Tatiana had been very moved by his face. She never forgot it.

It was these crates he was looking at with such heartbreak, as if they were his vanishing first love.

“Who is that man?” Tatiana asks.

“He is the curator of the Hermitage Museum.”

“Why is he looking at the crates that way?”

“They are his life’s sole passion. He doesn’t know if he is ever going to see them again.”

Tatiana stares at the man. “He’s got to have more faith, don’t you think?”

“I agree, Tania. He’s got to have a little more faith. After the war is over, he will see his crates again.”

“The way he is looking at them, after the war is over he will have to bring them back single-handedly,” she replies
.

Tatiasha—remember Orbeli.

Orbeli was in Alexander’s eyes as Tatiana sprinted away from him in Morozovo hospital, flickered away with nary a thought, barely a look back, ta-da, darling, and be well, oh, and tell me about that Orbeli an
other time, Shura, tell me about him next time you see me, and one last time she turned around, laughing, and saw Josif Abgarovitch Orbeli in his eyes. She could never put her finger on his expression. Now she knew.

Every day I stand at the edge of your bed, and I salute you.
I’ll see you, Major. Sleep well
. And you say,
I’ll see you, Tania
.

I walk away. You call back to me, and I turn around, my trusting eyes on you.

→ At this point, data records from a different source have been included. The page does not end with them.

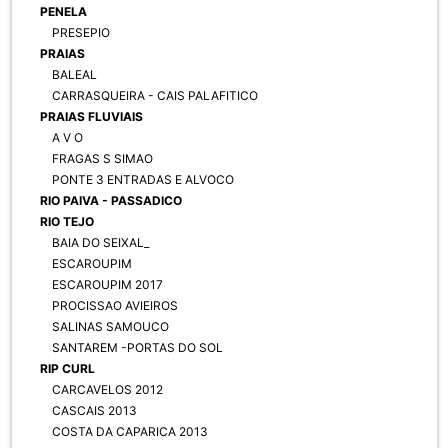
PENELA
PRESEPIO
PRAIAS
BALEAL
CARRASQUEIRA - CAIS PALAFITICO
PRAIAS FLUVIAIS
A V O
FRAGAS S SIMAO
PONTE 3 ENTRADAS E ALVOCO
RIO PAIVA - PASSADICO
RIO TEJO
BAIA DO SEIXAL_
ESCAROUPIM
ESCAROUPIM 2017
PROCISSAO AVIEIROS
SALINAS SAMOUCO
SANTAREM -PORTAS DO SOL
RIP CURL
CARCAVELOS 2012
CASCAIS 2013
COSTA DA CAPARICA 2013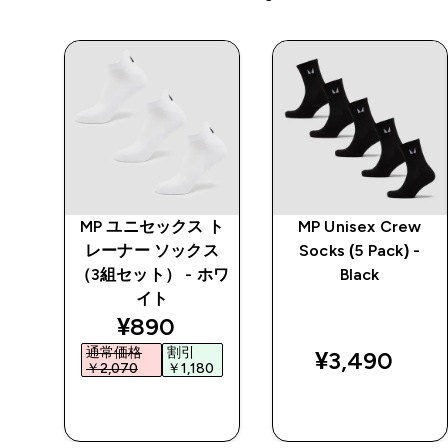
w
MP ユニセックス ト
MP Unisex Crew
-
レーナー ソックス
Socks (5 Pack) -
（3組セット） - ホワ
Black
イト
discounted price
¥890‎
通常価格
割引
¥3,490‎
￥2,070‎
￥1,180‎
今すぐ購入
今すぐ購入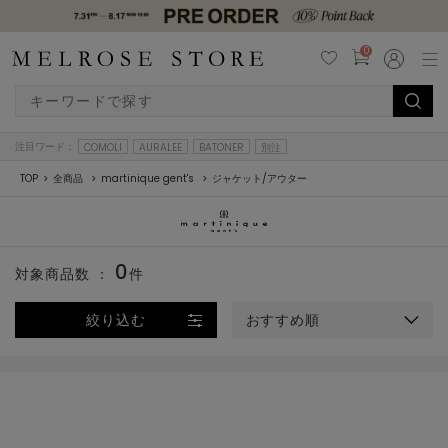
0
注目ワード：
COMOLI
AURALEE
BATONER
別注
TOP
全商品
martinique gent's
ジャケット/アウター
0
対象商品数 ：
件
絞り込む
おすすめ順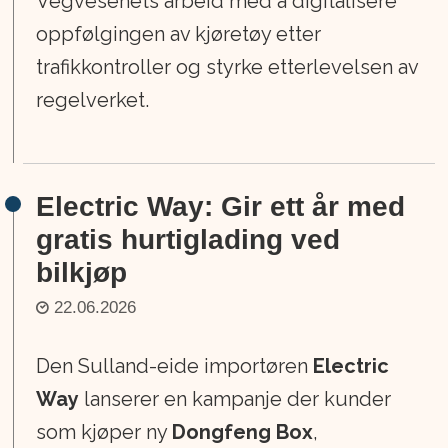
Vegvesenets arbeid med å digitalisere
oppfølgingen av kjøretøy etter
trafikkontroller og styrke etterlevelsen av
regelverket.
Electric Way: Gir ett år med
gratis hurtiglading ved
bilkjøp
22.06.2026
Den Sulland-eide importøren
Electric
Way
lanserer en kampanje der kunder
som kjøper ny
Dongfeng Box
,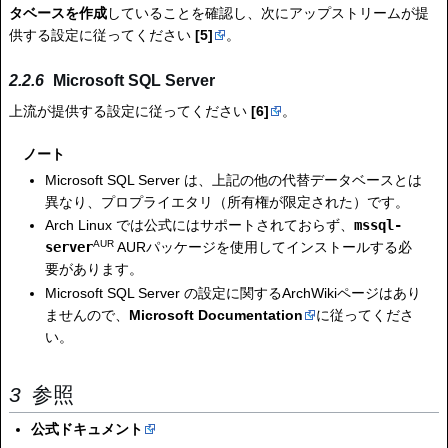
タベースを作成
していることを確認し、次にアップストリームが提
供する設定に従ってください
[5]
。
Microsoft SQL Server
上流が提供する設定に従ってください
[6]
。
ノート
Microsoft SQL Server は、上記の他の代替データベースとは
異なり、プロプライエタリ（所有権が限定された）です。
Arch Linux では公式にはサポートされておらず、
mssql-
AUR
server
AURパッケージを使用してインストールする必
要があります。
Microsoft SQL Server の設定に関するArchWikiページはあり
ませんので、
Microsoft Documentation
に従ってくださ
い。
参照
公式ドキュメント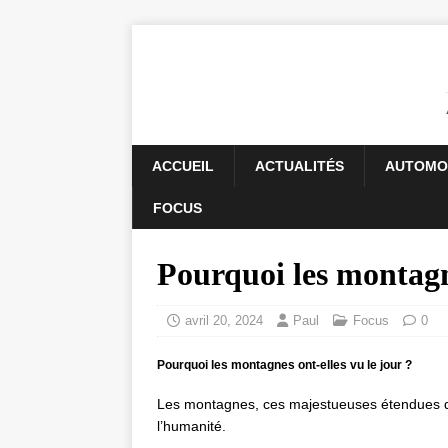
ACCUEIL
ACTUALITÉS
AUTOMO
FOCUS
Pourquoi les montagne
avril 20, 2024
Paul
Focus
0
Pourquoi les montagnes ont-elles vu le jour ?
Les montagnes, ces majestueuses étendues de t
l’humanité.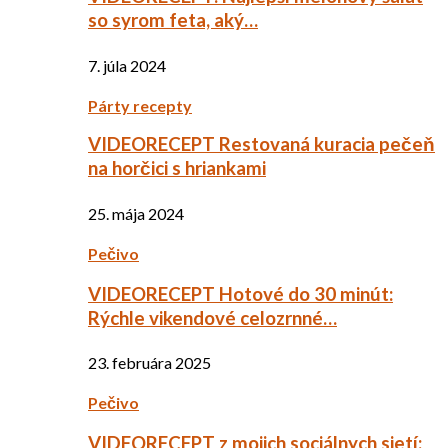
so syrom feta, aký…
7. júla 2024
Párty recepty
VIDEORECEPT Restovaná kuracia pečeň
na horčici s hriankami
25. mája 2024
Pečivo
VIDEORECEPT Hotové do 30 minút:
Rýchle vikendové celozrnné…
23. februára 2025
Pečivo
VIDEORECEPT z mojich sociálnych sietí:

You say to me, in your bravest voice, deep and calm, your stoic voice, you say to me,
Tatiasha—remember Orbeli
.

I frown for a second, but not even a tick goes through me because I’m so busy and you’re so calm and Dr. Sayers calls me. And I say, Shura, darling, I have to run, tell me tomorrow, and now I know—you can’t speak anymore, you’ve used it all up. You are mute and you nod, and I blithely mosey through the beds, and at the drab doors I turn around carelessly, one last time, and here I stop.

And there I am going to be.

Orbeli.

 

In the February night, in the aqua silence, Tatiana sat on the cold fire escape, wrapped in Alexander’s cashmere blanket, and smelled the ocean air beyond her, as Manhattan flickered beneath her.

You will find a way to live without me. You will find a way to live for both of us
, Alexander had said to her, once.

She knew now, knew for certain what she had long feared, long suspected: Alexander had handed her his life and said, this is for you. I cannot save myself, I can only save you, and you have to go and live your life the way you and only you were meant to live it. You have to be strong, and you have to be happy, and you have to love our child, and eventually, you have to love. Eventually, you have to learn to love again, and to smile again, and to put me away, you have to learn to hold another man’s hand, and kiss another man’s lips. You have to marry again. You have to have more children. You have to live your life—for me, for you. You have to live it as we would have lived it. All in one word: Orbeli.

Things were clearer in war: right, wrong, so easily defined, so easily defiled. Peril, absolution, privation.
Emotion, anguish, passion
.

I see
him
clearly, even in peace.

Oh—but how much life I have to mask him.